EXCERPTED RECORDS: Begin
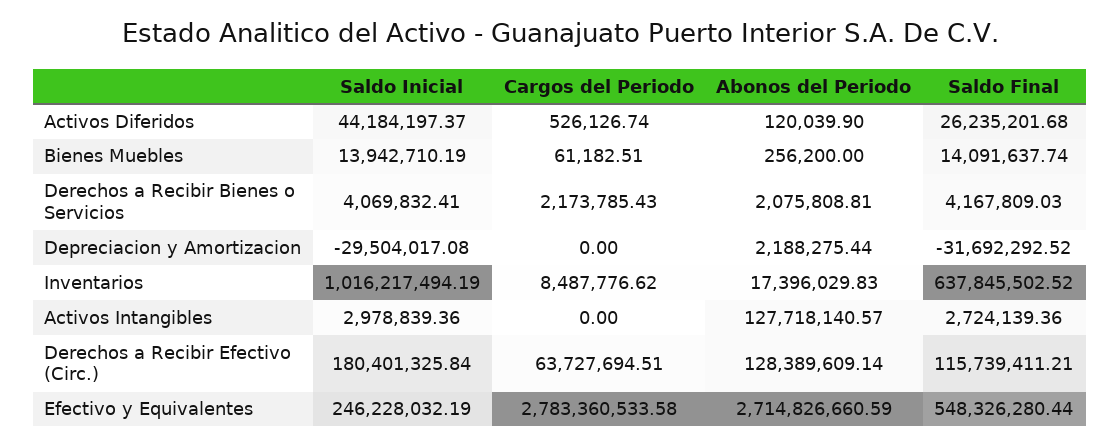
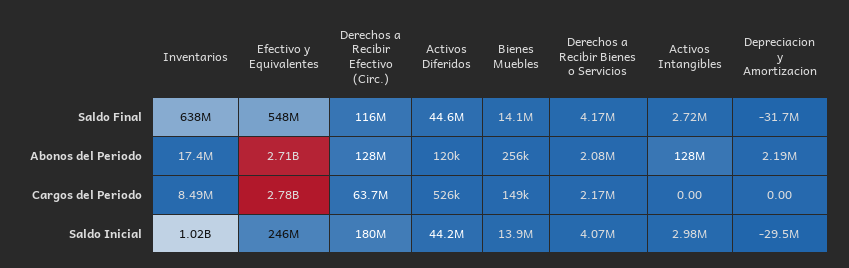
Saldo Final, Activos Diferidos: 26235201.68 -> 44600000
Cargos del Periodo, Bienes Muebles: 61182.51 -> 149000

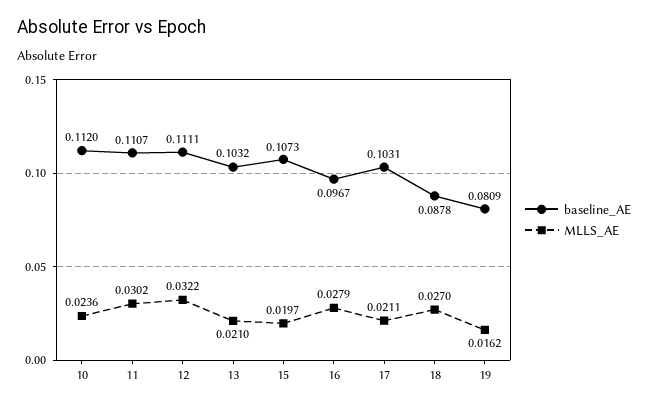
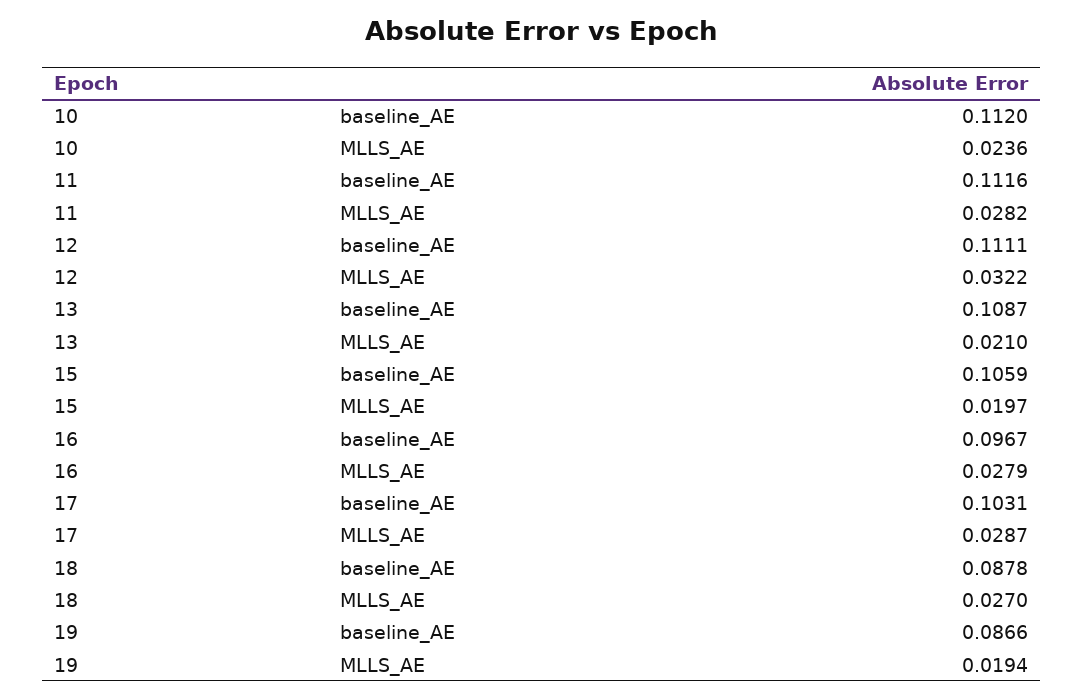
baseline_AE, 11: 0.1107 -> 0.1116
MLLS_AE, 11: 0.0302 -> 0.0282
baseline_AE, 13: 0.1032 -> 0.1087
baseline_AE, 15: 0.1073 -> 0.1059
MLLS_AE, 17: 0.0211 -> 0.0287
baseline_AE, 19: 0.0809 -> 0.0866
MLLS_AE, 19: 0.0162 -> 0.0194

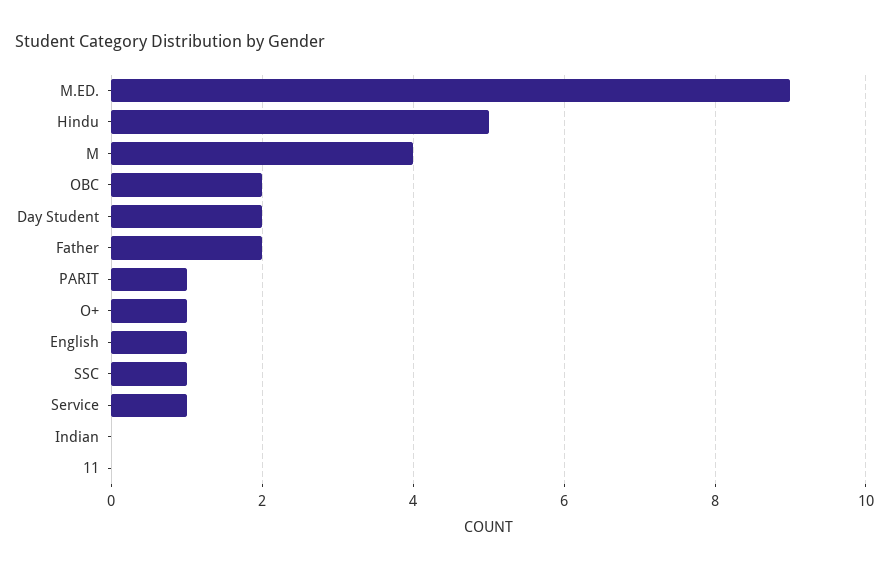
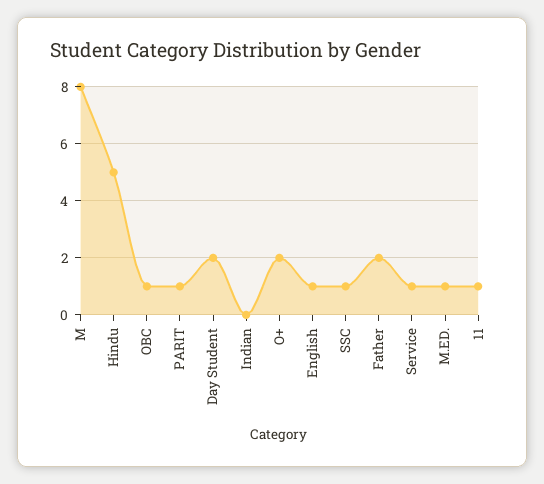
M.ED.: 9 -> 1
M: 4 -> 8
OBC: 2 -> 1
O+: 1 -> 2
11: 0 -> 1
EXCERPTED RECORDS: End
= ASSIGNMENT =
From the line containing "MLLS_AE, 17: 0.0211 -> 0.0287" through the final line of the records, write out each line exactly, and include no pictures.

= EXERCISE OUTPUT =
MLLS_AE, 17: 0.0211 -> 0.0287
baseline_AE, 19: 0.0809 -> 0.0866
MLLS_AE, 19: 0.0162 -> 0.0194

M.ED.: 9 -> 1
M: 4 -> 8
OBC: 2 -> 1
O+: 1 -> 2
11: 0 -> 1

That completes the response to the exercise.